I can offer you the benefit of self-improvement. I have been very focused the last few years committing to the educational side of the lifestyle as well as doing the self-work I needed to do in order to be healthy for a new partner. I didn’t always do that between breakups because I mired myself in the emotion of it. And while I needed to heal, I also needed to take stock of what went wrong and my role in it. I think I’m much better at acknowledging those things and accepting there are no easy answers when a dynamic ends. And not learning how to be a better submissive or how to enhance my service is silly. A lot of what I learned can only be applied in a traditional dynamic in which we are together pseudo regularly but I’m always up for figuring out how to modify things on the fly.

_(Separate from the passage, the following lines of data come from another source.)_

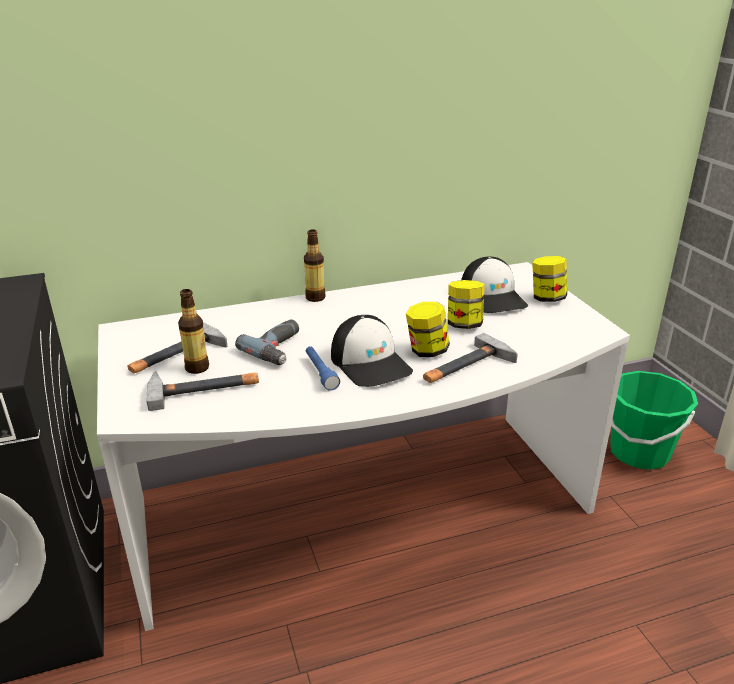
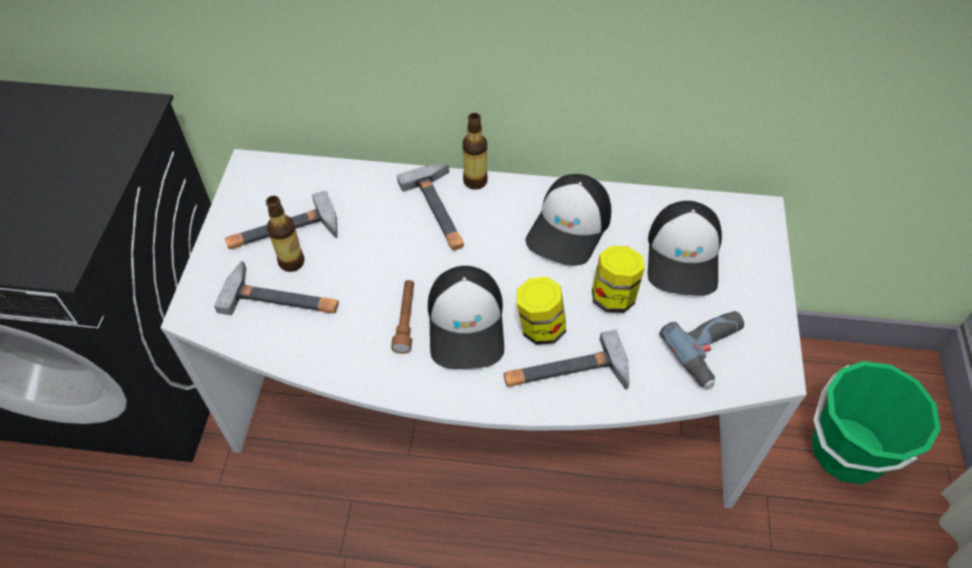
camera: 25 degrees right, 25 degrees up
(280, 349) = (387, 262): power drill -> power drill (711, 351)
(301, 316) = (441, 211): none -> hammer
(320, 373) = (406, 320): blue flashlight -> brown flashlight
(404, 303) = (570, 227): none -> cap
(547, 298) = (752, 283): jar -> none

Finally, I have come to a place where I can offer you a loving heart or not. I have tended to fall head over heels in my dynamics with little prodding. That has not worked out well in a lot of cases. So while I may care about you, likely deeply, I’m not engaging in an overtly romantic dynamic without us both being in the same headspace about doing so because I don’t want those emotions to get in the way of an otherwise healthy arrangement. We all come to kink for different need fulfillment and I think I had a misconception of how a kink relationship and a vanilla relationship worked. They seem the same–because I am kinky and my vanilla relationships always had that as an underlay–but they are not the same. Pledging my undying love to a partner who is happy with me but no where near love is likely overwhelming and off putting. This season in my submission has taught me more than I thought it would. And even if we end up blissfully stupidly in love, we need to take time to develop the dynamic in a healthy way before I start dreaming of happily ever after with a white picket fence out front and a much better (I assume, I’ve never seen the movies or read the books) red room somewhere in the house.
So that’s it for now, what red has to offer to the right person in the right moment.